Aim: Reproduce the entries word for word, starting at the very first line and ending with the line containing "family: Hydrophyllaceae", including that line.

Stored items:
==*==
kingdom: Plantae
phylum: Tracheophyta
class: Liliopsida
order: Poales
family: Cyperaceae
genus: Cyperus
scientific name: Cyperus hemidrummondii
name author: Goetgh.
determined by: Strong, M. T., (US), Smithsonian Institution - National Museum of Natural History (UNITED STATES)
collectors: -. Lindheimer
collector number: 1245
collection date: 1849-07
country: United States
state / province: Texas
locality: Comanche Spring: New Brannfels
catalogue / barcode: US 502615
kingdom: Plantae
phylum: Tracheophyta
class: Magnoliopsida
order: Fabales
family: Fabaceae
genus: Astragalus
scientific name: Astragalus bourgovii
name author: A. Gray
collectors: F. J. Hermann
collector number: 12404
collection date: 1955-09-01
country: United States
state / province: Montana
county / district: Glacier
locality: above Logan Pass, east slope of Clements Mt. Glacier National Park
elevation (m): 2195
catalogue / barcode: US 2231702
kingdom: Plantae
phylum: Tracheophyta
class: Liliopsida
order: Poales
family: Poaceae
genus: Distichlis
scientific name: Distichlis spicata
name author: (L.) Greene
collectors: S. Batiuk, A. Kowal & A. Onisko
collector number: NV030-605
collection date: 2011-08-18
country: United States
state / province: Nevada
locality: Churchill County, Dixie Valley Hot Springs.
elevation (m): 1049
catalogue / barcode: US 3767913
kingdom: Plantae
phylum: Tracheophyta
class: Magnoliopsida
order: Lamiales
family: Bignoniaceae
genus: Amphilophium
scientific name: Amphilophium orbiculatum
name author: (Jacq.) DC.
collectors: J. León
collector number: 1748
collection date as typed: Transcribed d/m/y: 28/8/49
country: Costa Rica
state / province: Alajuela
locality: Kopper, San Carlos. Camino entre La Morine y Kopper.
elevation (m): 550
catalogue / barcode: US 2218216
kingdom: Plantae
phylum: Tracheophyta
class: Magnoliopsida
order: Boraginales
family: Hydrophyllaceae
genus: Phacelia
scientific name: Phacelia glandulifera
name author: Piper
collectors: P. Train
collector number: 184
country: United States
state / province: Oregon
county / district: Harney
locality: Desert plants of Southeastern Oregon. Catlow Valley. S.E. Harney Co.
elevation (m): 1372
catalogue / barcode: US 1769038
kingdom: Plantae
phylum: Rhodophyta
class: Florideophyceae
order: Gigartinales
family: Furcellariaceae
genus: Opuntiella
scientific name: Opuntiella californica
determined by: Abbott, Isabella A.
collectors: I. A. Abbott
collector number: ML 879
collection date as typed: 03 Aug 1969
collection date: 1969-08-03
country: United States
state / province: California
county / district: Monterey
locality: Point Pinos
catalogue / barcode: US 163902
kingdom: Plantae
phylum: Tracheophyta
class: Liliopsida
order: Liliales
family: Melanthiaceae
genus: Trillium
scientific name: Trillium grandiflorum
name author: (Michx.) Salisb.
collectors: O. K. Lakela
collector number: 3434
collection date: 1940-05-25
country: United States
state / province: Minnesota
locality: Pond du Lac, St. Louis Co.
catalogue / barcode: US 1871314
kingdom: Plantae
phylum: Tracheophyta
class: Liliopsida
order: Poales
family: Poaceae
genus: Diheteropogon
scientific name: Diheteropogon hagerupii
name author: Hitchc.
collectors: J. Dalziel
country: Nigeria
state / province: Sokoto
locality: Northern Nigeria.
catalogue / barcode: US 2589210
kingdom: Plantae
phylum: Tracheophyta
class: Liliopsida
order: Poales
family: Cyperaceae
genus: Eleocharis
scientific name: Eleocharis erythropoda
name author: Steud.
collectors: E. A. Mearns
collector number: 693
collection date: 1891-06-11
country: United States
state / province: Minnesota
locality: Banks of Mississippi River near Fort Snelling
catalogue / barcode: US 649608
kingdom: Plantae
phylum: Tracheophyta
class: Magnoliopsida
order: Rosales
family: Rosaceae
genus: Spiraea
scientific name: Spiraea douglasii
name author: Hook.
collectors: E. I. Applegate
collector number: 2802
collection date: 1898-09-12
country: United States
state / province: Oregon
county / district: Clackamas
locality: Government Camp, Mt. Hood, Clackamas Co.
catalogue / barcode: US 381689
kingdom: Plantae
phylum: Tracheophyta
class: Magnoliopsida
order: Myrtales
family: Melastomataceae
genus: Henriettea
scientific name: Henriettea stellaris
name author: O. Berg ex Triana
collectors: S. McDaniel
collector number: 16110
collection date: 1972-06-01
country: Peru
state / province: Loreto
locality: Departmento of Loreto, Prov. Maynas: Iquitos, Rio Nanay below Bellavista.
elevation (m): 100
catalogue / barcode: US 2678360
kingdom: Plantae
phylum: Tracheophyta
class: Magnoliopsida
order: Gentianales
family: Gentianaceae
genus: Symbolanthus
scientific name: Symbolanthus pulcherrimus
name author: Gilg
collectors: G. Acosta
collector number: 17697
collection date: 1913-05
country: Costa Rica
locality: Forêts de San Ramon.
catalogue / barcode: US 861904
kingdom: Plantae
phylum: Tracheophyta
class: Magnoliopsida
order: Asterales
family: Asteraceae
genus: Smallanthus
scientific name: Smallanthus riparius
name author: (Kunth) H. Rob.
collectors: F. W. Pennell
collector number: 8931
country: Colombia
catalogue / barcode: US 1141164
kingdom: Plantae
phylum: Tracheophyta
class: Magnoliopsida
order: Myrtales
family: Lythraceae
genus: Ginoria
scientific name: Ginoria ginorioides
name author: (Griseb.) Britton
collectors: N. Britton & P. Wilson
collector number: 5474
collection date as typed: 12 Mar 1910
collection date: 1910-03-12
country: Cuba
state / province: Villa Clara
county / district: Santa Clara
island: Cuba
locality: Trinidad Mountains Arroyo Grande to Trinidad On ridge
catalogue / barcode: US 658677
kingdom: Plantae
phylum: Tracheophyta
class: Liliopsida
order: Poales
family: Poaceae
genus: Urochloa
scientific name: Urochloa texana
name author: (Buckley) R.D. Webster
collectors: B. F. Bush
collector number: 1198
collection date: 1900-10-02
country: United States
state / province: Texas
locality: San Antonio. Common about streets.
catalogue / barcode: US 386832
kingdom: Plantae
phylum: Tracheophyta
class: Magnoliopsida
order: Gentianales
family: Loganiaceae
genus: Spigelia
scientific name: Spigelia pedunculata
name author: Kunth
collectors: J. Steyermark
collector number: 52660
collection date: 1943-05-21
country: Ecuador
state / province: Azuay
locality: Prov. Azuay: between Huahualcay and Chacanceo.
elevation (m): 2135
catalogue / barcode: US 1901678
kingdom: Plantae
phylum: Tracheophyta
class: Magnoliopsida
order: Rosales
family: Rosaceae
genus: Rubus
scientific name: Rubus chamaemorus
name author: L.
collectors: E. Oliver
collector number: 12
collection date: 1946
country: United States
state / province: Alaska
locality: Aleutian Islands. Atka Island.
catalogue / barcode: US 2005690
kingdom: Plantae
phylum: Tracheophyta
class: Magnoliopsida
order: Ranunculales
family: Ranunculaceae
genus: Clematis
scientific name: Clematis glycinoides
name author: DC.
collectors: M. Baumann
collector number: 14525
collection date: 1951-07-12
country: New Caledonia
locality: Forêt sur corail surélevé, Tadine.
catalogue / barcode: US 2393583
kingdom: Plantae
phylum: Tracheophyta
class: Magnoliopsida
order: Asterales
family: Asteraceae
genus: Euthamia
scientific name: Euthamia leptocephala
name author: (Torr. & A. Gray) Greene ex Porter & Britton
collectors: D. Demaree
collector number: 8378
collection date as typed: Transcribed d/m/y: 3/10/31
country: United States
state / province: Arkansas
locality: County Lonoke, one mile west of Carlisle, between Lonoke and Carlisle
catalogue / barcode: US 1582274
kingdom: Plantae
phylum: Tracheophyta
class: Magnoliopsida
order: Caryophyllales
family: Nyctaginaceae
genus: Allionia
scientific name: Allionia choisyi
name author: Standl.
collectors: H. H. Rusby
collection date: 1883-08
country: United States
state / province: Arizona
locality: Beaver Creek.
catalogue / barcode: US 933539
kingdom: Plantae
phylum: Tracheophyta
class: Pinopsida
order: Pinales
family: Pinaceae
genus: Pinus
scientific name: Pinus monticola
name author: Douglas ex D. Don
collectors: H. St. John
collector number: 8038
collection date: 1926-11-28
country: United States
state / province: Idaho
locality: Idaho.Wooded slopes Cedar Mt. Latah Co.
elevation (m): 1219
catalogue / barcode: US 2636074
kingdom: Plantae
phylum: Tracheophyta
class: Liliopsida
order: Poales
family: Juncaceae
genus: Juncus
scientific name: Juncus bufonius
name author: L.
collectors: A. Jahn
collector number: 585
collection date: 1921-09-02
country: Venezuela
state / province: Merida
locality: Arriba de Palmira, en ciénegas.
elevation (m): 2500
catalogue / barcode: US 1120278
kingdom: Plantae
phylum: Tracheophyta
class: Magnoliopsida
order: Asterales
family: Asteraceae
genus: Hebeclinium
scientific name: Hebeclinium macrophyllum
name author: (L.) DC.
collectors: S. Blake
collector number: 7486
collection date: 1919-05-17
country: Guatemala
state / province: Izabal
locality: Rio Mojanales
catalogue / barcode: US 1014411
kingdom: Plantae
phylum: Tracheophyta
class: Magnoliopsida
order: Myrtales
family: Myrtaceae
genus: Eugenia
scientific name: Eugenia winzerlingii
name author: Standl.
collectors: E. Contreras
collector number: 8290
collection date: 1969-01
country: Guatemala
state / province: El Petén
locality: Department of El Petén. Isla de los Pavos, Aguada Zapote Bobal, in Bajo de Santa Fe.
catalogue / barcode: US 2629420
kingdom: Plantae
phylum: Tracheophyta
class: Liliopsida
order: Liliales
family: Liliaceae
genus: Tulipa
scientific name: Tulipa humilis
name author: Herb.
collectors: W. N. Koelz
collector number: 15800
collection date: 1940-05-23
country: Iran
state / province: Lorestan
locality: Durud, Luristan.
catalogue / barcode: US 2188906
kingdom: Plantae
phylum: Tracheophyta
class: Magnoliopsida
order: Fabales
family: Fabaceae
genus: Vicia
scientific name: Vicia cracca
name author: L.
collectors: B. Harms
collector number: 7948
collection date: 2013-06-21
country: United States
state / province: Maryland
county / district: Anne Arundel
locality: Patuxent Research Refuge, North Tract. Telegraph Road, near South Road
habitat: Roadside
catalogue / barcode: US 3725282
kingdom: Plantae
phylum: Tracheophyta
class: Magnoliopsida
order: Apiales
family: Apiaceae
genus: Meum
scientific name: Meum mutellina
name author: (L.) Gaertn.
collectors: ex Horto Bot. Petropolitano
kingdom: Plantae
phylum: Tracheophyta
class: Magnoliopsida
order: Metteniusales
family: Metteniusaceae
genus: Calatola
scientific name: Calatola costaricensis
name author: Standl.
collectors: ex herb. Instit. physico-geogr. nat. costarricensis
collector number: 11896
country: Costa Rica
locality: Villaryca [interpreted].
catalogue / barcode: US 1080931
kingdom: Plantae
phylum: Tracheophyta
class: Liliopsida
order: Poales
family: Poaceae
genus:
==*==
Output below:
kingdom: Plantae
phylum: Tracheophyta
class: Liliopsida
order: Poales
family: Cyperaceae
genus: Cyperus
scientific name: Cyperus hemidrummondii
name author: Goetgh.
determined by: Strong, M. T., (US), Smithsonian Institution - National Museum of Natural History (UNITED STATES)
collectors: -. Lindheimer
collector number: 1245
collection date: 1849-07
country: United States
state / province: Texas
locality: Comanche Spring: New Brannfels
catalogue / barcode: US 502615
kingdom: Plantae
phylum: Tracheophyta
class: Magnoliopsida
order: Fabales
family: Fabaceae
genus: Astragalus
scientific name: Astragalus bourgovii
name author: A. Gray
collectors: F. J. Hermann
collector number: 12404
collection date: 1955-09-01
country: United States
state / province: Montana
county / district: Glacier
locality: above Logan Pass, east slope of Clements Mt. Glacier National Park
elevation (m): 2195
catalogue / barcode: US 2231702
kingdom: Plantae
phylum: Tracheophyta
class: Liliopsida
order: Poales
family: Poaceae
genus: Distichlis
scientific name: Distichlis spicata
name author: (L.) Greene
collectors: S. Batiuk, A. Kowal & A. Onisko
collector number: NV030-605
collection date: 2011-08-18
country: United States
state / province: Nevada
locality: Churchill County, Dixie Valley Hot Springs.
elevation (m): 1049
catalogue / barcode: US 3767913
kingdom: Plantae
phylum: Tracheophyta
class: Magnoliopsida
order: Lamiales
family: Bignoniaceae
genus: Amphilophium
scientific name: Amphilophium orbiculatum
name author: (Jacq.) DC.
collectors: J. León
collector number: 1748
collection date as typed: Transcribed d/m/y: 28/8/49
country: Costa Rica
state / province: Alajuela
locality: Kopper, San Carlos. Camino entre La Morine y Kopper.
elevation (m): 550
catalogue / barcode: US 2218216
kingdom: Plantae
phylum: Tracheophyta
class: Magnoliopsida
order: Boraginales
family: Hydrophyllaceae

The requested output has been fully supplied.